TEXT SHOWN ->
= Beginning of Section =

This document provides a thorough analysis of the performance characteristics
of clj-uuid-old (based on bitmop) versus clj-uuid (based on bitmop2)
for every UUID type and supporting operation.
| Layer | clj-uuid-old | clj-uuid |
|---|---|---|
| Primitives | clj-uuid.bitmop | clj-uuid.bitmop2 |
| Top-level NS | clj-uuid-old | clj-uuid |
| Byte model | Manual shift/mask loops | java.nio.ByteBuffer |
| Digest cache | ThreadLocal MessageDigest | ThreadLocal MessageDigest |
| Shared deps | clock, node, random, constants | same |
Both namespaces produce identical java.util.UUID output values. The
difference lies entirely in how bitwise operations are performed internally.

= End of Section =

DESCRIPTION OF THE TASK -> Recast the paragraph starting "Both namespaces produce" in the clj-uuid comparison above as a two-item list.

Collected data:
= Beginning of Section =

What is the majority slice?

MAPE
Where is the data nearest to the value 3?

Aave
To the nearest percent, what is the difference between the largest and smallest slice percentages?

= End of Section =

REPLY ->
- Both namespaces output identical java.util.UUID values.
- They differ only in how they perform bitwise operations internally.